## EXERCISE AIM
A verbatim reproduction of the lines below, from the line containing "Tallahassee, Florida 32399-0850" through the line containing "Most of the", both ends included, is the whole required output.

···

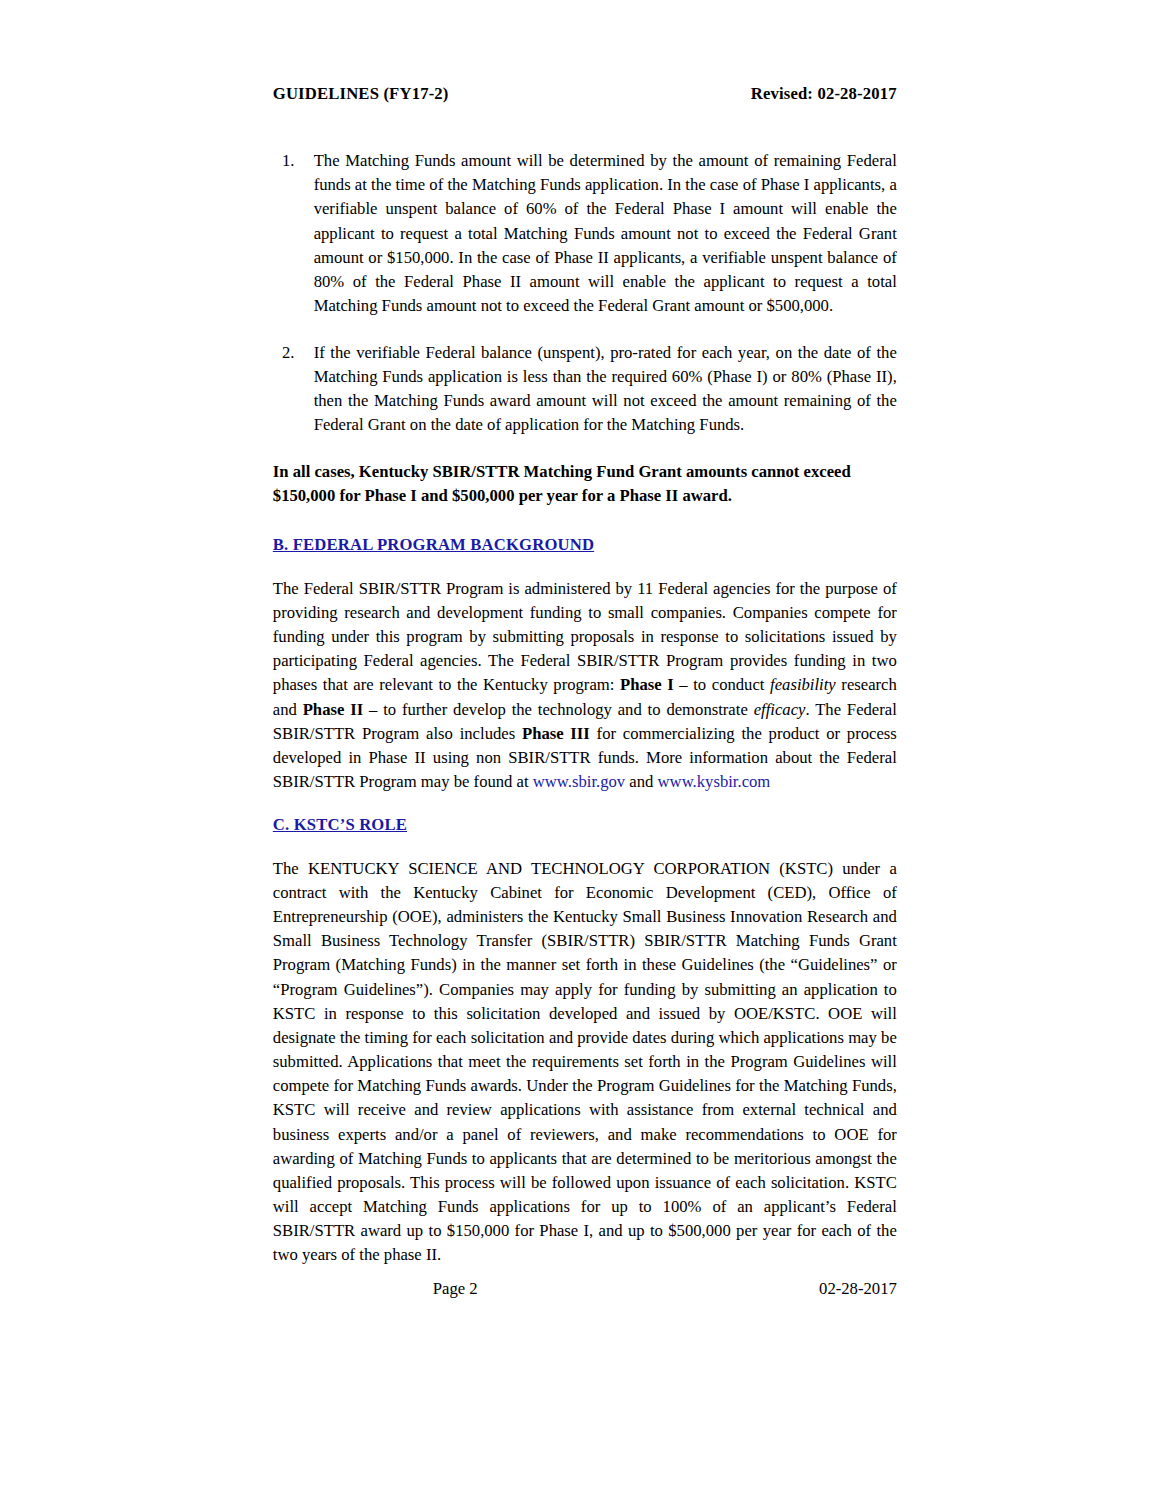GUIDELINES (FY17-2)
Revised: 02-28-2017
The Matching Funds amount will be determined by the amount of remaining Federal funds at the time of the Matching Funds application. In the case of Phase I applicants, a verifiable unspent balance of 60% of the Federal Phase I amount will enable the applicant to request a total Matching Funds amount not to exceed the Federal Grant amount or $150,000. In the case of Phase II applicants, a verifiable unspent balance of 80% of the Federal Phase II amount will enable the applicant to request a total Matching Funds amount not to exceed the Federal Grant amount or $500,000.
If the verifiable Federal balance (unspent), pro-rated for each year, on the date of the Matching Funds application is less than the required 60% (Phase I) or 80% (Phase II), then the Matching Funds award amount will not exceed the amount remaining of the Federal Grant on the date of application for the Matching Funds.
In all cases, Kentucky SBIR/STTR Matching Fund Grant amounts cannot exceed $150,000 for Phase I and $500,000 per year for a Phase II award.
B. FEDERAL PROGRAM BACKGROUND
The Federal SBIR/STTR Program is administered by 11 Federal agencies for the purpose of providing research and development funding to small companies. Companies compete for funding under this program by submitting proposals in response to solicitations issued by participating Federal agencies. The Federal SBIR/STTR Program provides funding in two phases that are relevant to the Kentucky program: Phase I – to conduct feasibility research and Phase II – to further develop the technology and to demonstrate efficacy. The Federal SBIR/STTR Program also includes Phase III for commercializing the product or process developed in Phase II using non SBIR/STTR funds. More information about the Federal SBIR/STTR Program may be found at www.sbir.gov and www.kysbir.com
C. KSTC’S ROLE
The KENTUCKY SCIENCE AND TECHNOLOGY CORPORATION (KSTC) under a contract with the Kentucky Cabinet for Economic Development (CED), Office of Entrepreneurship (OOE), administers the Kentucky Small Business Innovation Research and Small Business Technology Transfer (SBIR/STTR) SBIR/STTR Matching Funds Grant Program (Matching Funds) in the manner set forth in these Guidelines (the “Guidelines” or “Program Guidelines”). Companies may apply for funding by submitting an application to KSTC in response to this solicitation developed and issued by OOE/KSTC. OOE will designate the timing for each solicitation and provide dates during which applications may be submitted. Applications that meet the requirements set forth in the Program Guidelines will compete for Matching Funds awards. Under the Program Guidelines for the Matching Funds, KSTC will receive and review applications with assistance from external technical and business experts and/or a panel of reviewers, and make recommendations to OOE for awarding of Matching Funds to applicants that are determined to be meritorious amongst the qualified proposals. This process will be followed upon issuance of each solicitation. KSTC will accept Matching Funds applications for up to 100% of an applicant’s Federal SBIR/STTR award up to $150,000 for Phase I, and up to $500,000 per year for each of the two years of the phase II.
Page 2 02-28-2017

···

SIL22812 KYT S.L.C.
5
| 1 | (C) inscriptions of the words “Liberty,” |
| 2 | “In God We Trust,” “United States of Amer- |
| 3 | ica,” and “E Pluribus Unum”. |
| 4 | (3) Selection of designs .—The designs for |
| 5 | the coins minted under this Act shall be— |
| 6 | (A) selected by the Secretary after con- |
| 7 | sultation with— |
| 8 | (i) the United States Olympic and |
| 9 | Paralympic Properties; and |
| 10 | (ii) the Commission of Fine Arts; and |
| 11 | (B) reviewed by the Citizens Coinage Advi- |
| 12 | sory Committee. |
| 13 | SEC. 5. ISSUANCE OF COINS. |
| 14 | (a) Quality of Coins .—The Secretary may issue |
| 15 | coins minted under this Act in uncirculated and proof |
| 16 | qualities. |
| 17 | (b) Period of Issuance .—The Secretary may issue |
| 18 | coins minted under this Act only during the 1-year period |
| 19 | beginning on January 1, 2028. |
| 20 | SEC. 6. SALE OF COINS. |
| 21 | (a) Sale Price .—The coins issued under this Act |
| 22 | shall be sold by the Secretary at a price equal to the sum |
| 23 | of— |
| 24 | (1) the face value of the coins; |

···

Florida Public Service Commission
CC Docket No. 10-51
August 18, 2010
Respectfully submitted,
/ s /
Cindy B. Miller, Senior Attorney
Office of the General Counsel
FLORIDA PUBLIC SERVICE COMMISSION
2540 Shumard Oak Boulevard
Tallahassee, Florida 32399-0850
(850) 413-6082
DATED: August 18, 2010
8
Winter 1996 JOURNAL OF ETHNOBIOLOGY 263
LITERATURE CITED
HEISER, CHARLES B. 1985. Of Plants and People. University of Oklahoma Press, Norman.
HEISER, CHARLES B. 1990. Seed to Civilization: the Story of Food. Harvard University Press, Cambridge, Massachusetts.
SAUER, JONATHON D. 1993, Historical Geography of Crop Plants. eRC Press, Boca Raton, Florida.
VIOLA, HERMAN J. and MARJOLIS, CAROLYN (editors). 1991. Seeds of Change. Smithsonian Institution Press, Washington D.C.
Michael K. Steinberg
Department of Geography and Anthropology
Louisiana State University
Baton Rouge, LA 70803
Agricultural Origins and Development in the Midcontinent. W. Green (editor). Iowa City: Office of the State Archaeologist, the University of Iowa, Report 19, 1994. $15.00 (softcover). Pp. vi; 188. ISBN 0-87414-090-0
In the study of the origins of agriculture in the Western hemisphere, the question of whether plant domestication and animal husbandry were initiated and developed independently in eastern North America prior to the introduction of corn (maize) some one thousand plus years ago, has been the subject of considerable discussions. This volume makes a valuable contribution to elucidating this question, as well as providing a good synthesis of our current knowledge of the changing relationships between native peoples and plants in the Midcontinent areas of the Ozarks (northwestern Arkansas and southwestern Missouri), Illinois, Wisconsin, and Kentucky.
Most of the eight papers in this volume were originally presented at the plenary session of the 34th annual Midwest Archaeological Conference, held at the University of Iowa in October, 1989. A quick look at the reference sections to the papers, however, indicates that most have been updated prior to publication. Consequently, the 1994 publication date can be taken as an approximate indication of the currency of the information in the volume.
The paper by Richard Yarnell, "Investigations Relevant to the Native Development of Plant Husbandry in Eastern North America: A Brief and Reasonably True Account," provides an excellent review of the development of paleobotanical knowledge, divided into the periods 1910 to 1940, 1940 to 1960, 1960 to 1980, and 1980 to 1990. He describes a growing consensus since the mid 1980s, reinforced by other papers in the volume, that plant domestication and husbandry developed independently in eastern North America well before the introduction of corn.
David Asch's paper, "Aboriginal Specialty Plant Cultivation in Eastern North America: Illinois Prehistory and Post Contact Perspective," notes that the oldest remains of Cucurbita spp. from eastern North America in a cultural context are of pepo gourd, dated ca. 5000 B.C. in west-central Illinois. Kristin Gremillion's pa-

···

## ANSWER AREA
Tallahassee, Florida 32399-0850
(850) 413-6082
DATED: August 18, 2010
8
Winter 1996 JOURNAL OF ETHNOBIOLOGY 263
LITERATURE CITED
HEISER, CHARLES B. 1985. Of Plants and People. University of Oklahoma Press, Norman.
HEISER, CHARLES B. 1990. Seed to Civilization: the Story of Food. Harvard University Press, Cambridge, Massachusetts.
SAUER, JONATHON D. 1993, Historical Geography of Crop Plants. eRC Press, Boca Raton, Florida.
VIOLA, HERMAN J. and MARJOLIS, CAROLYN (editors). 1991. Seeds of Change. Smithsonian Institution Press, Washington D.C.
Michael K. Steinberg
Department of Geography and Anthropology
Louisiana State University
Baton Rouge, LA 70803
Agricultural Origins and Development in the Midcontinent. W. Green (editor). Iowa City: Office of the State Archaeologist, the University of Iowa, Report 19, 1994. $15.00 (softcover). Pp. vi; 188. ISBN 0-87414-090-0
In the study of the origins of agriculture in the Western hemisphere, the question of whether plant domestication and animal husbandry were initiated and developed independently in eastern North America prior to the introduction of corn (maize) some one thousand plus years ago, has been the subject of considerable discussions. This volume makes a valuable contribution to elucidating this question, as well as providing a good synthesis of our current knowledge of the changing relationships between native peoples and plants in the Midcontinent areas of the Ozarks (northwestern Arkansas and southwestern Missouri), Illinois, Wisconsin, and Kentucky.
Most of the eight papers in this volume were originally presented at the plenary session of the 34th annual Midwest Archaeological Conference, held at the University of Iowa in October, 1989. A quick look at the reference sections to the papers, however, indicates that most have been updated prior to publication. Consequently, the 1994 publication date can be taken as an approximate indication of the currency of the information in the volume.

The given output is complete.